» **EXERCISE**
Go through the data below and gather each line containing "können".

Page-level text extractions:

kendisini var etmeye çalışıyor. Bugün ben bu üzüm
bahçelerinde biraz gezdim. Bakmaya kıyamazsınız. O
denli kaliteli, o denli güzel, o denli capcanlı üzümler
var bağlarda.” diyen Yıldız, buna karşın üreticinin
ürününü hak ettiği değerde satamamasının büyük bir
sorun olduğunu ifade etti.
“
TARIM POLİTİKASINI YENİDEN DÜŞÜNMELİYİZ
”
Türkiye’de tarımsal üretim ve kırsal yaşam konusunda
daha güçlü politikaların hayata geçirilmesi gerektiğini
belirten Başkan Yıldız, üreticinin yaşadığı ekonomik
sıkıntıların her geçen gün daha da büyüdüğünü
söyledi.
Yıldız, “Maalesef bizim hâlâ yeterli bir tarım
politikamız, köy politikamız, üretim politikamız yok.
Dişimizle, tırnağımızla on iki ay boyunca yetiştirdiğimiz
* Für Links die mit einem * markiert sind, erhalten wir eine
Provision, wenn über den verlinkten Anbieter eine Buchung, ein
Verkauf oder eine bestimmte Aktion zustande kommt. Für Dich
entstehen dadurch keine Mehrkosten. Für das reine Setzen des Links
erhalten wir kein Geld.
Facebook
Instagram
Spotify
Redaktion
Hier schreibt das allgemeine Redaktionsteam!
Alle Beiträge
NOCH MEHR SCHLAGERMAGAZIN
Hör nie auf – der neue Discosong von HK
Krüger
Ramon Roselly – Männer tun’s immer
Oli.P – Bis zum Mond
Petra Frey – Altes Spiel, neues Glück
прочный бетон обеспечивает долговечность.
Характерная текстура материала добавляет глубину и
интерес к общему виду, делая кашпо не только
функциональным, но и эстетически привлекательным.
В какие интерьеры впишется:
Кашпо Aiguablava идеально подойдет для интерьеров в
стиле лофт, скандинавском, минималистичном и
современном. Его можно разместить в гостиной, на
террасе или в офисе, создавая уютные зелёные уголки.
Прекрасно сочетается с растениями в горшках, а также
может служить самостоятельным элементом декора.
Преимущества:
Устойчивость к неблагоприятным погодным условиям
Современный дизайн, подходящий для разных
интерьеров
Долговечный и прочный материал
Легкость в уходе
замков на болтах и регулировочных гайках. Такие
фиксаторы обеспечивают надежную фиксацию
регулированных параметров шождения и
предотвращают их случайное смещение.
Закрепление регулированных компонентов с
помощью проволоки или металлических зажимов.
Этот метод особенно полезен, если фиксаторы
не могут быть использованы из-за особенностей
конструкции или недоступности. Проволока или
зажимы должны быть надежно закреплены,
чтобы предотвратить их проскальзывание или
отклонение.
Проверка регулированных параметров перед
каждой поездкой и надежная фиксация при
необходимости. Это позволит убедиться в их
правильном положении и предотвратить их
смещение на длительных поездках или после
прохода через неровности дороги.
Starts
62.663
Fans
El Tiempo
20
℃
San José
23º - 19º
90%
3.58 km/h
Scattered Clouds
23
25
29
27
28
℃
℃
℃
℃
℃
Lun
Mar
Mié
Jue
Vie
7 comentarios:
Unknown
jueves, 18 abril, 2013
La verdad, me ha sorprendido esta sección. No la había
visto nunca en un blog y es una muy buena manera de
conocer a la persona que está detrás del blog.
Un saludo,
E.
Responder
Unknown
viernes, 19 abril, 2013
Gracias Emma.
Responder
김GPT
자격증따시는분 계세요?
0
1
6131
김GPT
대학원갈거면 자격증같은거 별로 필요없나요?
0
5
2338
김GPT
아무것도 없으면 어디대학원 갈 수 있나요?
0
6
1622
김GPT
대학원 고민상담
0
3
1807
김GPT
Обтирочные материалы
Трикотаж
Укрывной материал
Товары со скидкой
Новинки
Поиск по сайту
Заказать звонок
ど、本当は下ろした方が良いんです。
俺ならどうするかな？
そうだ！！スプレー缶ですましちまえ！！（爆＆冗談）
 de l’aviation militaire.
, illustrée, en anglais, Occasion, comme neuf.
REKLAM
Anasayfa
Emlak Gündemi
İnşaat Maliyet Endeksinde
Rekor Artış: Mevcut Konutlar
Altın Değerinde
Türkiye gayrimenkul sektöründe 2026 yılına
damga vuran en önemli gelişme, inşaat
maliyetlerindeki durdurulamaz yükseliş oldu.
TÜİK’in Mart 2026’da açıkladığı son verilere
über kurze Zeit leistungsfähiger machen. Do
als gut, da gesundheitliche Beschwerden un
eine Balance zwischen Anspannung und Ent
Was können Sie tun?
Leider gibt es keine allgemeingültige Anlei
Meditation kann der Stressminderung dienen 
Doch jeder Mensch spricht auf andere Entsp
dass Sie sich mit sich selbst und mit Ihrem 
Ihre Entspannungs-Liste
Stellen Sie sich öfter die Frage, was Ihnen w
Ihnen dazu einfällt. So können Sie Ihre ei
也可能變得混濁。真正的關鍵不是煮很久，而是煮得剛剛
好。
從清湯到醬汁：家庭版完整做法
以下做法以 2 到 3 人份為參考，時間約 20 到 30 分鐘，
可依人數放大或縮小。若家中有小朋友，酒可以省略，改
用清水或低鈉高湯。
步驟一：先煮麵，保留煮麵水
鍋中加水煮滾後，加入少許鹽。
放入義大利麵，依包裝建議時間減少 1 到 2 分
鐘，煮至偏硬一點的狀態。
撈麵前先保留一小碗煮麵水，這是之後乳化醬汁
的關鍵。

» **OUTPUT BELOW**
Was können Sie tun?
Ihnen dazu einfällt. So können Sie Ihre ei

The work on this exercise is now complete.